▶ [READING TEXT]
== Segment start ==
The e-petition to "scrap the proposed introduction of ID cards" has now closed. The petition stated that "The introduction of ID cards will not prevent terrorism or crime, as is claimed. It will be yet another indirect tax on all law-abiding citizens of the UK". This is a response from the Prime Minister, Tony Blair.

The petition calling for the Government to abandon plans for a National ID Scheme attracted almost 28,000 signatures - one of the largest responses since this e-petition service was set up. So I thought I would reply personally to those who signed up, to explain why the Government believes National ID cards, and the National Identity Register needed to make them effective, will help make Britain a safer place.

The petition disputes the idea that ID cards will help reduce crime or terrorism. While I certainly accept that ID cards will not prevent all terrorist outrages or crime, I believe they will make an important contribution to making our borders more secure, countering fraud, and tackling international crime and terrorism. More importantly, this is also what our security services - who have the task of protecting this country - believe.

So I would like to explain why I think it would be foolish to ignore the opportunity to use biometrics such as fingerprints to secure our identities. I would also like to discuss some of the claims about costs - particularly the way the cost of an ID card is often inflated by including in estimates the cost of a biometric passport which, it seems certain, all those who want to travel abroad will soon need.

In contrast to these exaggerated figures, the real benefits for our country and its citizens from ID cards and the National Identity Register, which will contain less information on individuals than the data collected by the average store card, should be delivered for a cost of around £3 a year over its ten-year life.

But first, it's important to set out why we need to do more to secure our identities and how I believe ID cards will help. We live in a world in which people, money and information are more mobile than ever before. Terrorists and international criminal gangs increasingly exploit this to move undetected across borders and to disappear within countries. Terrorists routinely use multiple identities - up to 50 at a time. Indeed this is an essential part of the way they operate and is specifically taught at Al-Qaeda training camps. One in four criminals also uses a false identity. ID cards which contain biometric recognition details and which are linked to a National Identity Register will make this much more difficult.
== Segment end ==
▶ [EXERCISE A]
Answer these from the response on ID cards:
(i) How many signatures did the petition attract?
(ii) Up to how many identities at a time do terrorists routinely use?
(iii) What proportion of criminals uses a false identity?
▶ [EXERCISE B]
Write out everything in the response on ID cards from "The e-petition to" down to "a safer place.".
The material that comes next has nothing to do with any of this.

▶ [COLLECTED DATA]
== Segment start ==
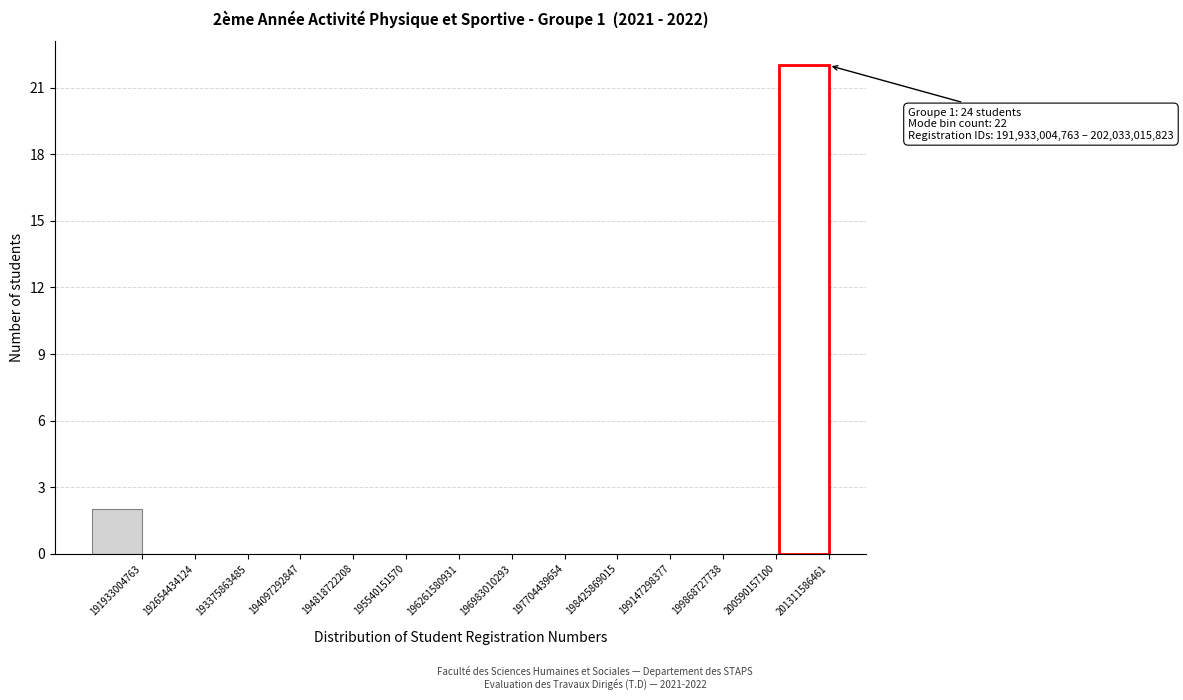

Reading right to left, list all the values displayed in this chart.

201311586461=22	200590157100=0	199868727738=0	199147298377=0	198425869015=0	197704439654=0	196983010293=0	196261580931=0	195540151570=0	194818722208=0	194097292847=0	193375863485=0	192654434124=0	191933004763=2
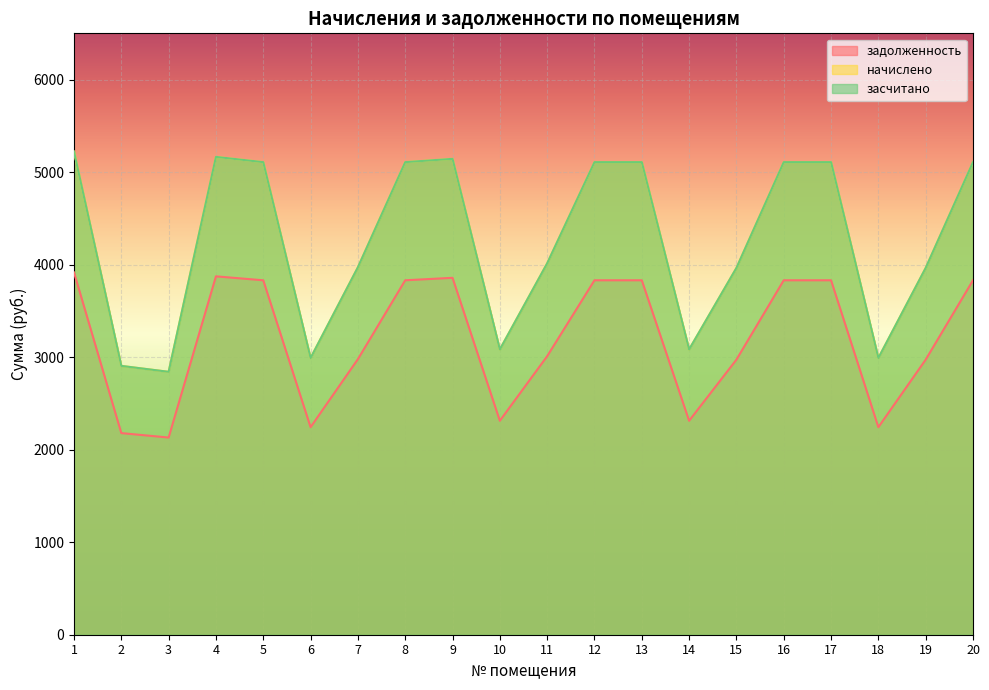

At which category does the chart reach its peak across all series?

1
== Segment end ==
▶ [TASK OUTPUT A]
(i) Almost 28,000
(ii) Up to 50
(iii) One in four

▶ [TASK OUTPUT B]
The e-petition to "scrap the proposed introduction of ID cards" has now closed. The petition stated that "The introduction of ID cards will not prevent terrorism or crime, as is claimed. It will be yet another indirect tax on all law-abiding citizens of the UK". This is a response from the Prime Minister, Tony Blair.

The petition calling for the Government to abandon plans for a National ID Scheme attracted almost 28,000 signatures - one of the largest responses since this e-petition service was set up. So I thought I would reply personally to those who signed up, to explain why the Government believes National ID cards, and the National Identity Register needed to make them effective, will help make Britain a safer place.